Rev. Maurice Clifton (Shorty) Proffer was my grandfather. He married my grandmother Ruth Ellen Eaker both of Bollinger County. They were the parents of Ruby Aileen; Melvin Clifton; Odis Elvin (my father); Wilburn Maurice; Everett ‘Odell’; Emma ‘Kathleen’; Opal Loretta; and Ada Fern.
I never did get to meet Shorty, but I know he was an honorable fellow. Sadly, Shorty died in a ‘swimming’ accident in the Castor River, trying to save his son-in-law from drowning.
Logan Sanders Proffer was Shortys’ father. He died in Marquand, MO in 1942. His father was John Alexander Proffer of southeast Missouri. His father was Rev. Peter Proffer of Stoddard County, Missouri. His father was George Proffer Sr. of Cape Girardeau County, Missouri. And finally John Proffer ‘the Pioneer‘ of Cape Girardeau County, Missouri.
The following information was written by Alice Proffer- Spillman, in her book entitled “A History of the Cape Co. & Stoddard Co. Proffer Family and its Antecedants and Descendants.” (1976) (Ref 1, 2, & 3)
John Proffer was the pioneer of the Proffer family in Missouri. He was born in Germany in 1758 and came to America as a boy, bound to a blacksmith. (Information from Immigrant Information Society) In the olden days, if you were bound to someone, you would work for them, and they would teach you their trade. This is how John Proffer became a blacksmith. He arrived by ship in Pennsylvania, probably at a seaport in Pennsylvania. There is no record of John Proffer on any passenger ships of German immigrants who arrived in Pennsylvania. Since he came to America as a bound person, he was probably included as member of the family with whom he arrived. The name of this family is unknown at this time.
In adulthood he married Margaret Helderman. She was also born of German descent in 1760. Since marriage records for Pennsylvania were not issued until 1833, we assume they married before that date. Thus, there is no definite proof that his wife’s maiden name was Helderman. However, we know his wife was, indeed, named Margaret from her tombstone. As his son, George Proffer, was born in Pennsylvania in 1781; therefore, this marriage probably occurred around 1779 or 1780.
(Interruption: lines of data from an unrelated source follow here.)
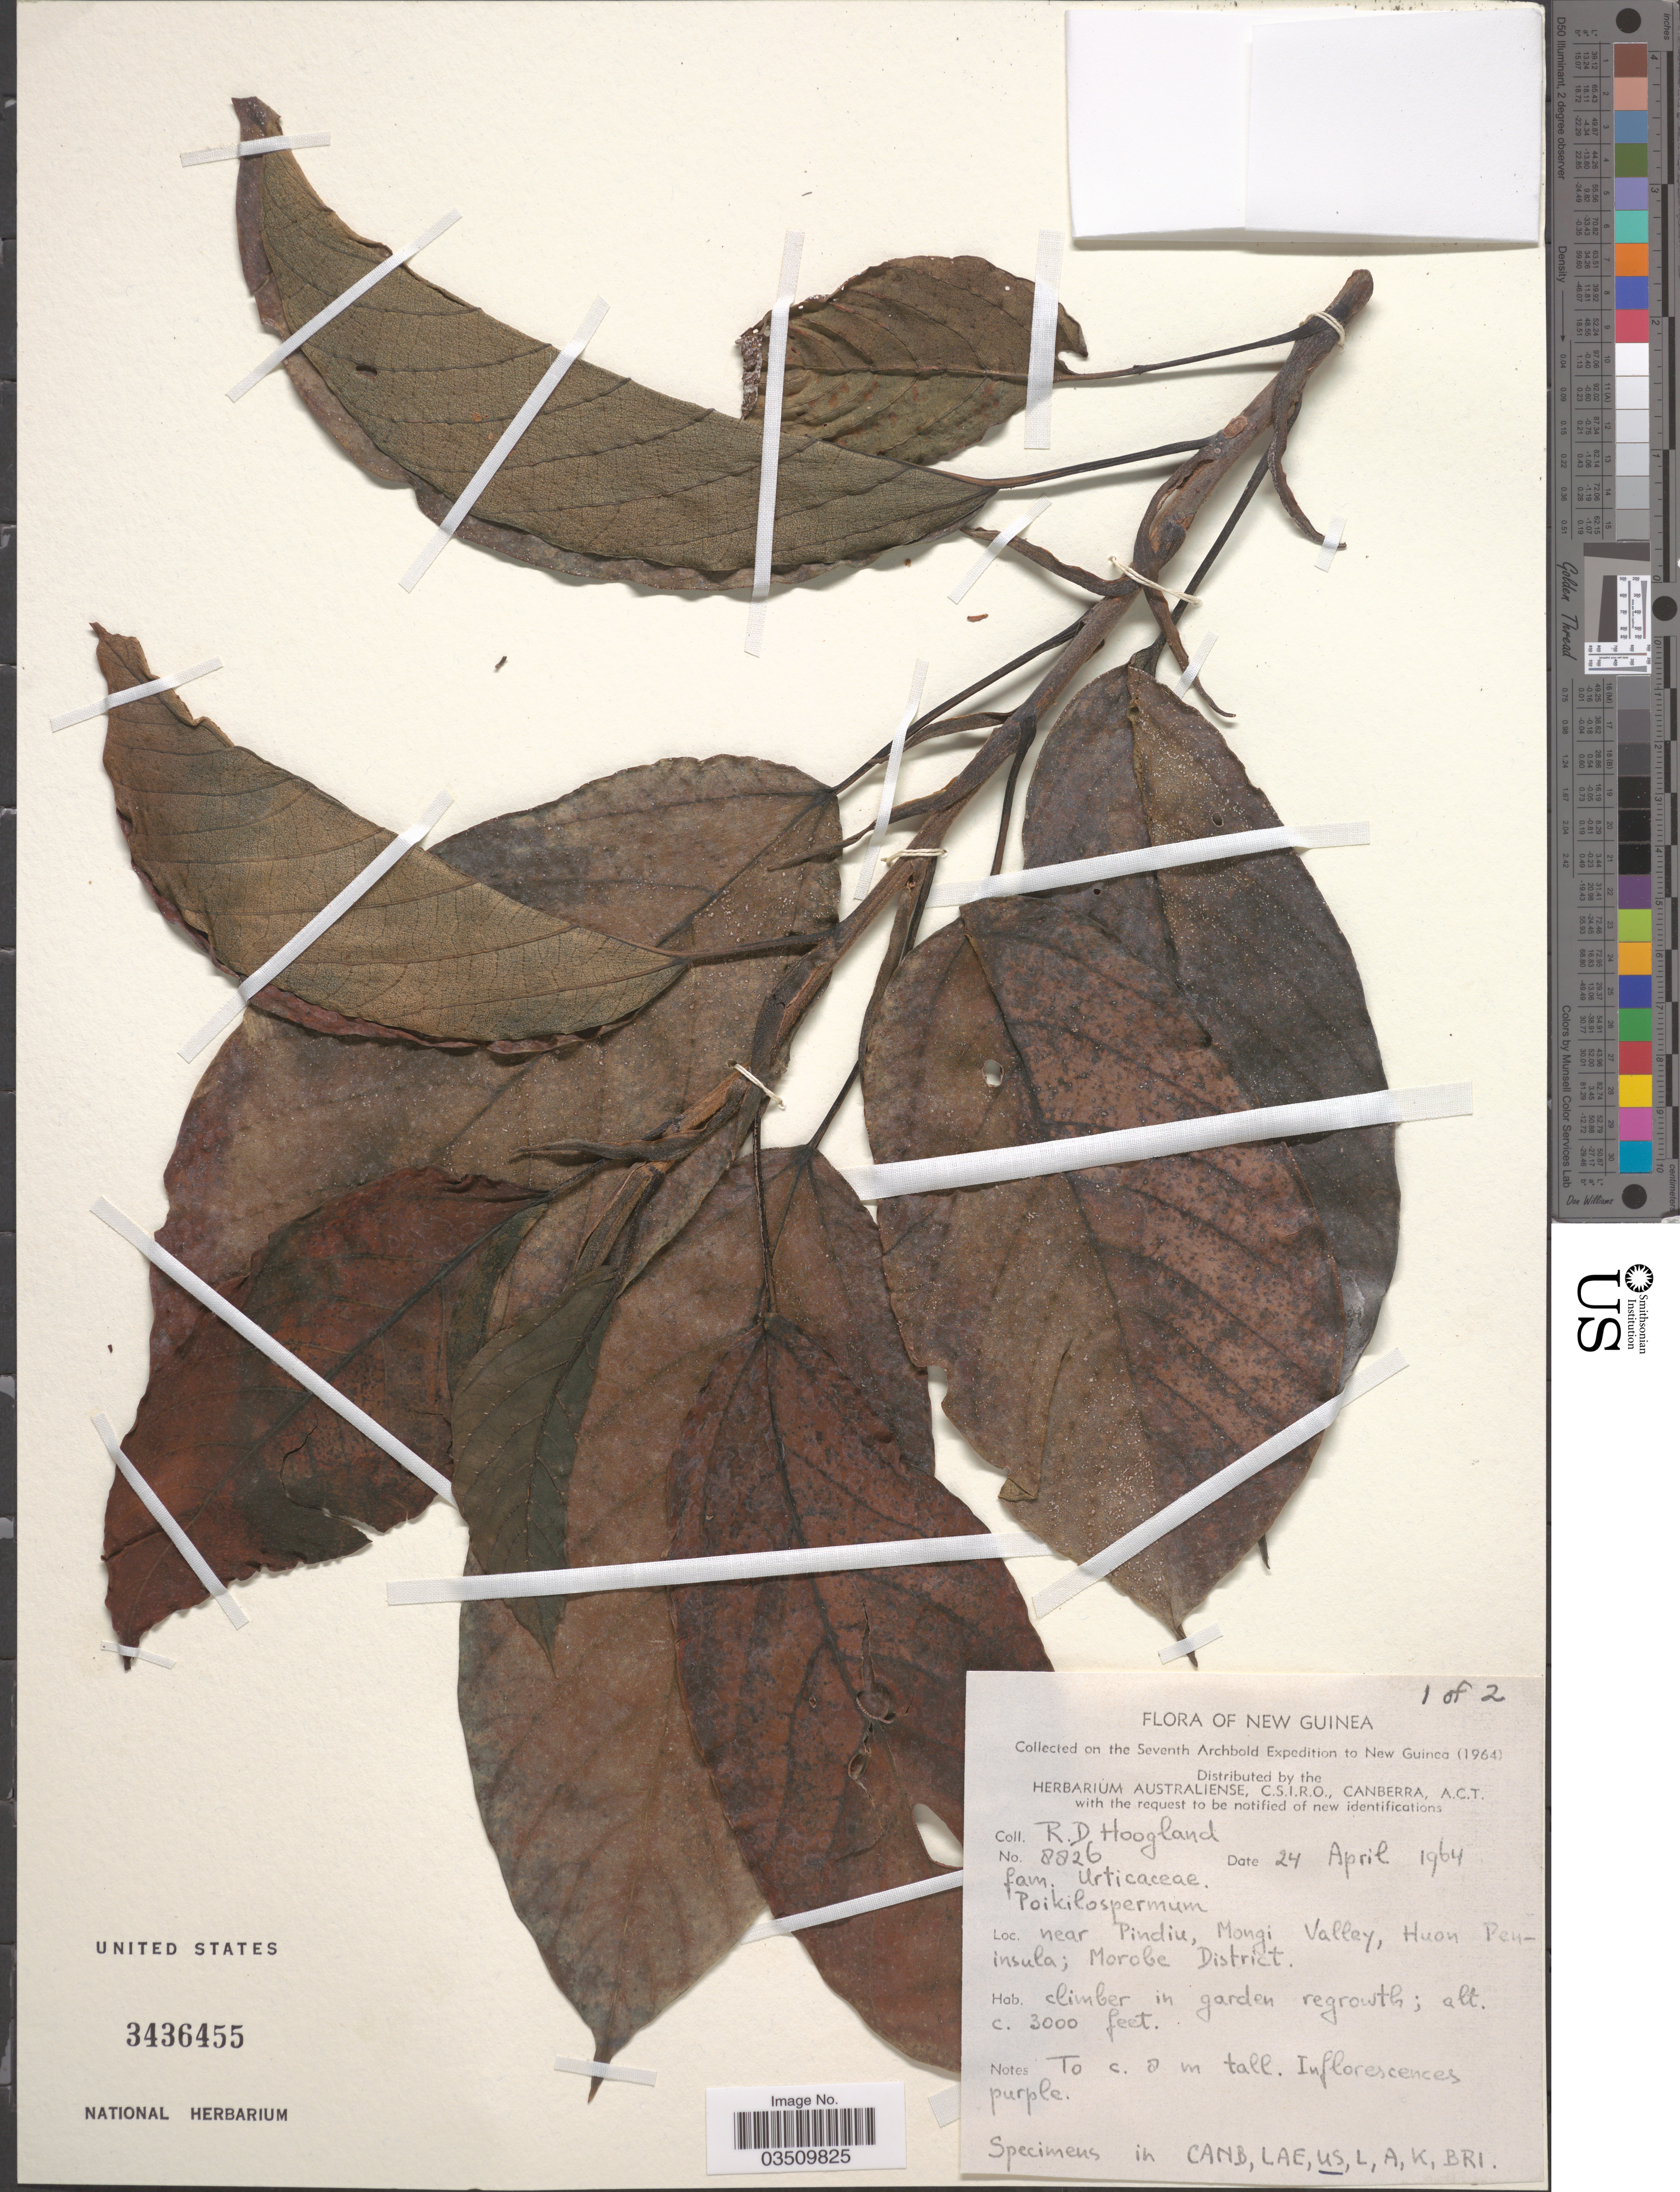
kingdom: Plantae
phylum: Tracheophyta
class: Magnoliopsida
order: Rosales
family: Urticaceae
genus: Poikilospermum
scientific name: Poikilospermum sp.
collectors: R. D. Hoogland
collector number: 8826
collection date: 1964-04-24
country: Papua New Guinea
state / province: Morobe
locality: New Guinea. Near Pindiu, Mongi Valley, Huan Peninsula; Morobe District.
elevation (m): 914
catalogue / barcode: US 3436455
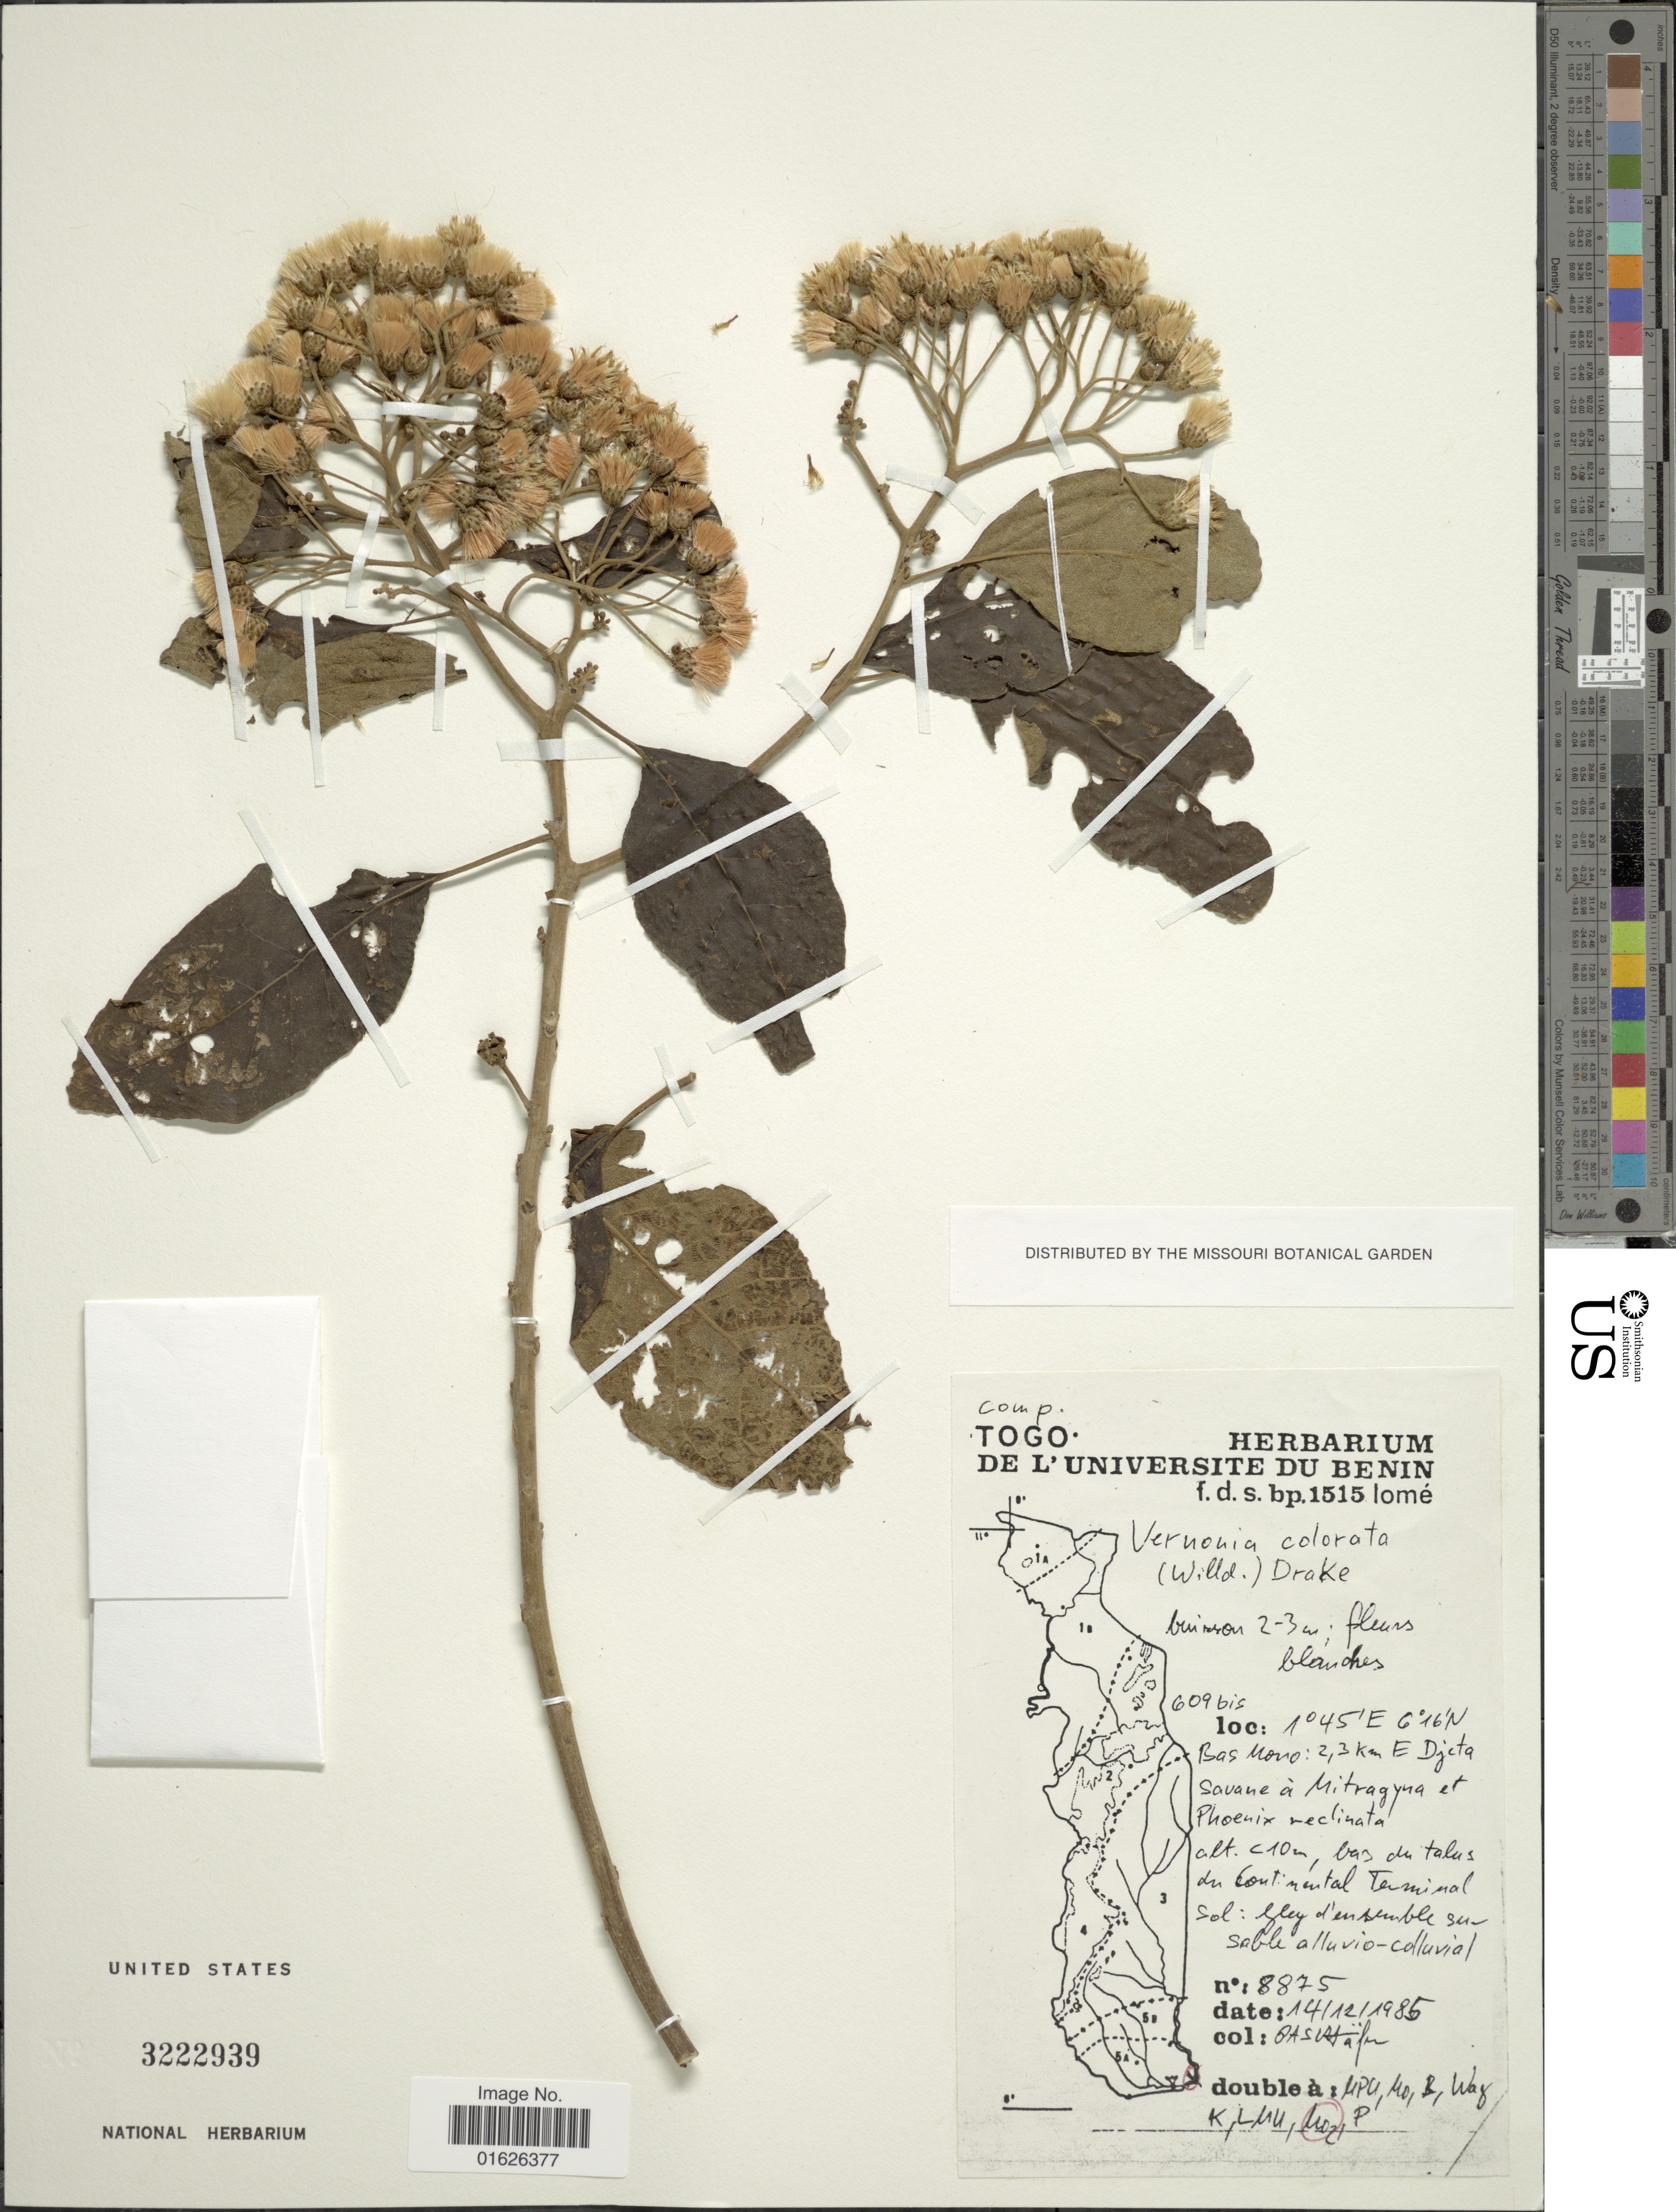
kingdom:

Shortly after the birth of this son, John Proffer moved his family to North Carolina where he lived for several years following his trade as a blacksmith and farmer. His other known children were born in North Carolina.
After the summer crops were harvested in the Fall of 1817, the family once again packed their belongings. This time they journeyed to Missouri where they arrived the following Spring (1818) in time to clear land and plant crops for the next year. They journeyed in covered wagons, pulled by oxen. According to hearsay, the most valued item in John Proffer’s wagon was an anvil which he used in his trade as a blacksmith.
The family settled in Cape Girardeau County, near a spring at what is known today as Crump, Missouri. He lived the remainder of his life in that location, dying in 1838, at the age of 80 years. His wife died the previous year in 1837, at the age of 77 years. Both of them were buried on a nearby hillside overlooking the valley of Crump in what later became known as the Proffer Cemetery. A monument was erected in later years to mark their final resting place.
Their children came to Missouri in the same wagon train as their parents. The age differences of these children suggest the likelihood of other children, perhaps daughters whose married names are unknown at this time.
(1) “A History of the Cape County and Stoddard County Proffer Family and Its Antecedents and Descendants” by Alice Proffer Spillman, 1976; and continuing “The Proffer Family History” by Opal Proffer Goslee”, 1982.
(2) Chasteen Family Tree, by Paula Street-Eubanks, email@example.com,http://members.tripod.com/kithandkin_2/proffer.html
(3) Dale Sifford, 9247 FM 59, Athens, Texas, 75751-8148, firstname.lastname@example.org, Siffordle.GED, 5 Aug 2004
This story was published in the Southeast Missourian in June of 1976.
I am so proud that I spent the last twenty-two years of my life being an Internet Pioneer as genealogy sites can help us shed light on our roots!